Durante mucho tiempo el discurso intelectual sobre el perro, tanto en sus aspectos físicos como educativos, estuvo monopolizado por la profesión veterinaria. Pero muchos veterinarios no tenían conocimientos suficientes en materia de educación canina, al igual que un médico no tiene porque ser un experto en pedagogía o en educación. La clásica preocupación por la salvaguarda de la salud del cachorro frente a enfermedades víricas e infecciosas, es matizada y cuestionada por expertos de la salud y del comportamiento animal, que saben de la importancia de una adecuada socialización temprana para prevenir problemas de conducta. A continuación cito algunas referencias de expertos reconocidos en este sentido:

  • Laetitia Barlerin, veterinaria, autora de 100 ideas falsas sobre el perro (2009, Servet editorial), escribe (página 12): “el día de la adopción, el vendedor te ha advertido << No pasees a tu cachorro hasta que el veterinario le haya aplicado la segunda dosis de sus vacunas, pues antes no está todavía bien protegido>> ¡Al contrario!….esta precaución es hoy denunciada por los especialistas en etología, pues interfiere en un momento crucial del desarrollo del comportamiento del cachorro, justo en el período de socialización. ¿Qué puedo hacer? Favorecer el proceso de socialización sacando a pasear regularmente a tu cachorro, lo más pronto posible, para que descubra su nuevo entorno….Ponle en contacto con personas diferentes, con perros de todos los tamaños y con otros animales para que no sienta miedo más adelante.
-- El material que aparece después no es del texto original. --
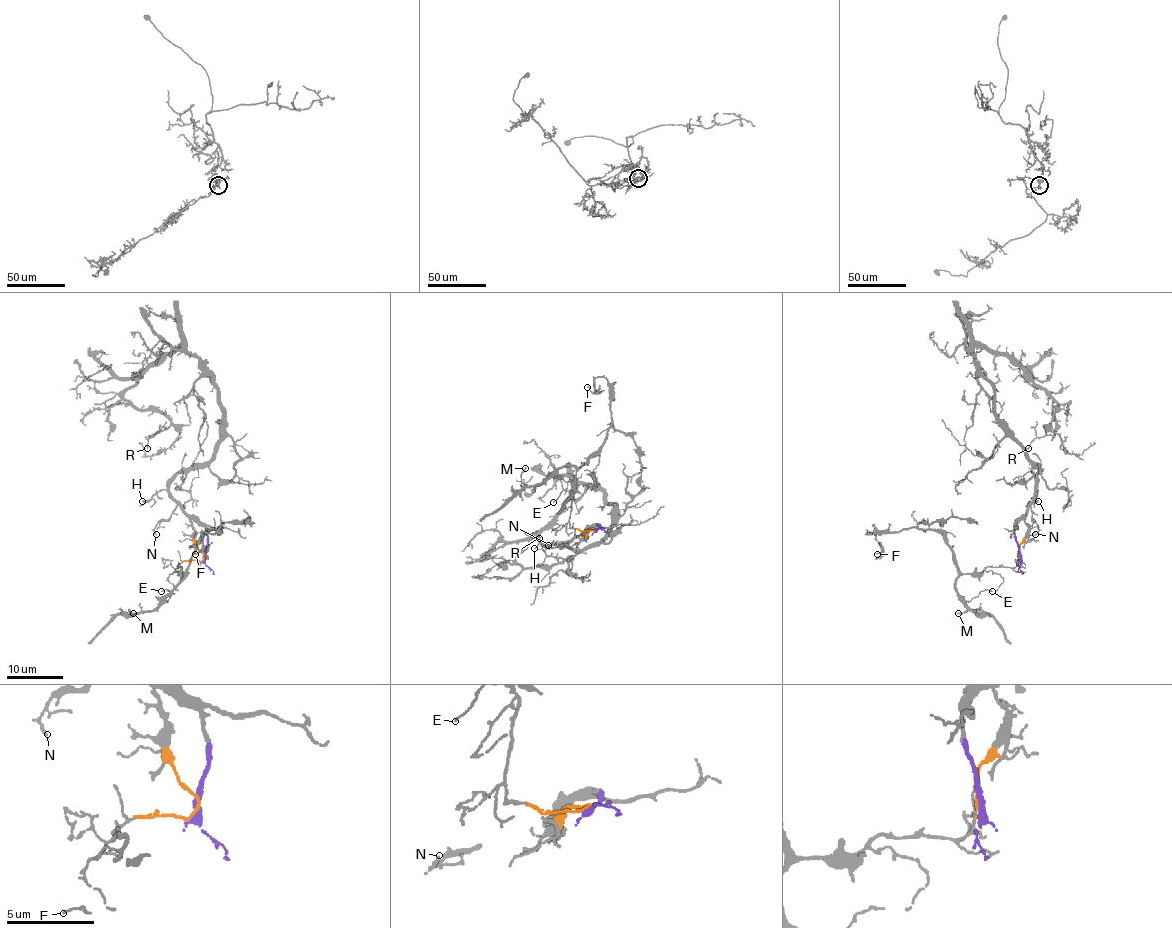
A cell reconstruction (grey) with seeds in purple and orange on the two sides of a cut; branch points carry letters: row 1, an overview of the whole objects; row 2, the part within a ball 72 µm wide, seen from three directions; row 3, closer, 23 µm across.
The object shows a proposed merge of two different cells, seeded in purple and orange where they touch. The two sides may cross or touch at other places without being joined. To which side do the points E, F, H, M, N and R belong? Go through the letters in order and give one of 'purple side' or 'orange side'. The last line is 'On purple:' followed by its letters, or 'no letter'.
E: orange side
F: orange side
H: purple side
M: orange side
N: purple side
R: purple side
On purple: H, N, R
Desde un punto de vista médico, evita los contactos con perros callejeros o enfermos y no le dejes lamer los orines, beber en aguas estancadas o husmear la heces diarreicas.”
  • El doctor James O´Heare, director del Instituto Internacional de Comportamiento Aplicado de Animales de Compañía, autor La ansiedad por separación; Neuropsicología Canina, escribe en Tratado sobre la Agresividad Canina, (2007. KNS ediciones) en la página 102: “Hay muchos veterinarios que sugieren que se aísle al cachorro hasta que se le ponga una segunda inyección…Sabemos que las infecciones son peligrosas pero el aislamiento también lo es. La mayoría de los veterinarios tendrán que admitir que sacrifican muchos más perros por problemas de comportamiento relacionados con el aislamiento que cachorros infectados.” En España es posible que los veterinarios no estén de acuerdo con este dato. Tienen razón, aquí es el sacrificio es más exótico, se lleva más el abandono o el confinamiento o ecadenamiento permanente.
  • Roger Abrantes, director científico del Instituto de Etología de la Escuela de Ingeniería agrónoma de Hong, Dinamarca, escribe en la página 186 del Manual de Comportamiento Canino (2008. KNS ediciones): “si los cachorros no <<pasan>> por la impornta con la exposición a los humanos antes de que alcancen las siete semanas de edad, nunca los considerarán como compañeros de manada…La impronta es irreversible, no puede ser eliminada o modificada una vez que se ha establecido.”
  • Raymond Coppinger, profesor de biología en el Hampshiere College, criador, investigador mundialmente reconocido en salud y etología canina, escribe en su obra Perros (2004, Ateles Editores): “Si decidiera comprar un cachorro como mascota, comprobaría…para asegurarme de que no ha sido criado en una perrera, con la única compañía de su madre y sus hermanos de camada durante las primeras ocho semanas” (pág 111).

Por otro lado el confinamiento no garantiza que el cachorro no adquiera una enfermedad. Nuestros zapatos introducen todos los días multitud de patógenos en el hogar. Es razonable preocuparse por la salud de nuestro cachorro, y podemos tomar determinadas precauciones, evitando fuera del hogar el contacto con entornos poco salubres y con heces u orines, y evitando llevar el calzado de calle en nuestra casa.

Pero evitar que el perro conozca el mundo durante su período crítico equivale a convertirlo en un incompetente social, y a empezar a cultivar futuros problemas de comportamiento (principalmente miedo) que os harán infelices a tí y a él.